Livia Boscardin

Green Growth, Happy Meat, and Resource Species: Animal Exploitation in Neoliberal Green Capitalism

By, Livia Boscardin, Doctoral Student in Sociology at University of Basel, Switzerland


McDonald’s starts purchasing “verified sustainable meat” in 2016. Self-declared conservationists go into raptures over “home-grown,” “happy meat” from local farms. Starbucks is selling vegan soy frappuccino to be both trendier and greener (i.e., to increase profits). Radical environmentalists and animal liberationists might shake their head despondently: just old wine in new wineskins?

On the one hand, we have corporations and the state embracing an ingenious green rhetoric while assiduously exploiting nonhuman animals. On the other hand, we can observe the materialization of a new form of vegan consumerist lifestyle. Both phenomena share their belief in the logic of the market.

In my presentation, I will first critically examine sustainable development as a concept which has become almost equivalent to green capitalism: Focusing on the marketization of natural resources, on efficiency gains and recycling, and on the strategy of decoupling, current sustainable development policies show that it is mainly profitability that must be sustained. Accordingly, this anthropocentric paradigm reduces nonhuman animals to mere “resource species.”

Secondly, I will look at new trends in the animal industrial complex, which, next to killing more than 66 billion nonhuman land animals yearly, is responsible for up to 51% of global greenhouse gas emissions. The industry struggles to reduce its ecological hoofprint, but simultaneously wants to achieve the “livestock revolution,” which means doubling the numbers of slaughtered beings. This should be attained through an increase in efficiency and technological innovation such as the manipulation of the animal’s digestion. Other trends inspired by green growth are the creation of in vitro meat or, as mentioned above, the notorious “happy meat.”

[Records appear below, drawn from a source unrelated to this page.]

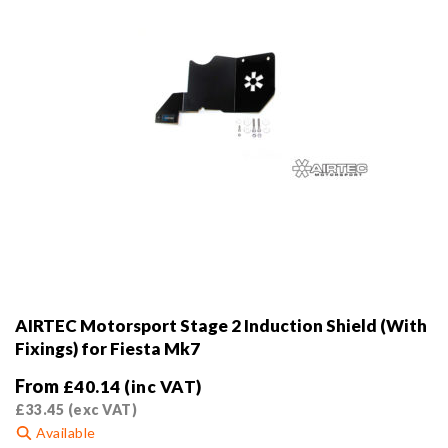
the
product
page
AIRTEC Motorsport Stage 2 Induction Shield (With
Fixings) for Fiesta Mk7
From
£
40.14
(inc VAT)
£
33.45
(exc VAT)
Available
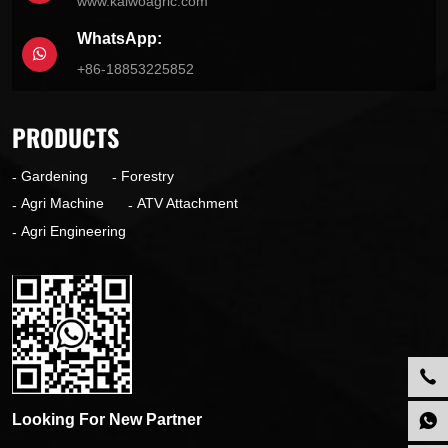
www.kaiwoagric.com
WhatsApp:
+86-18853225852
PRODUCTS
Gardening
Forestry
Agri Machine
ATV Attachment
Agri Engineering
Looking For New Partner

These recent developments pose new challenges, but also new opportunities for collaboration between different groups fighting for animal and Earth liberation: The hegemonic sustainable development discourse and the animal industrial complex have their common denominator in commoditizing life and nature following ecological modernization theory. Acknowledging the urgency posed by the Anthropo- or Capitalocene, the goal of the presentation is to collectively reflect on ecology–including racist biological concepts like of “invasive species” that are perhaps too often taken at face value–, intersectionality, power and privilege, and strategies for total liberation in neoliberal green capitalism.


Livia Boscardin is a PhD student in Sociology at the University of Basel, Switzerland. Her work critically examines the nexus Animals and Sustainable Development by asking how nonhuman animals are considered in the concept and practice of sustainable development, and how the paradigm of green capitalism/green growth is creating new forms of oppression in the nonhuman and human world. She has presented her research at conferences in Europe and Australia and published on the issue. Livia’s interests include critical animal studies, sustainable development/ degrowth, Critical Theory, ecofeminism, and intersectionality. She was the coordinative assistant of the doctoral program “Law and Animals: Ethics at Crossroads” of the University of Basel and now spends the Spring term of 2015 as a visiting scholar at the Animal Studies Initiative, NYU. In Basel, she’s part of animal rights and prisoner support collectives and equally engaged in other struggles for social justice.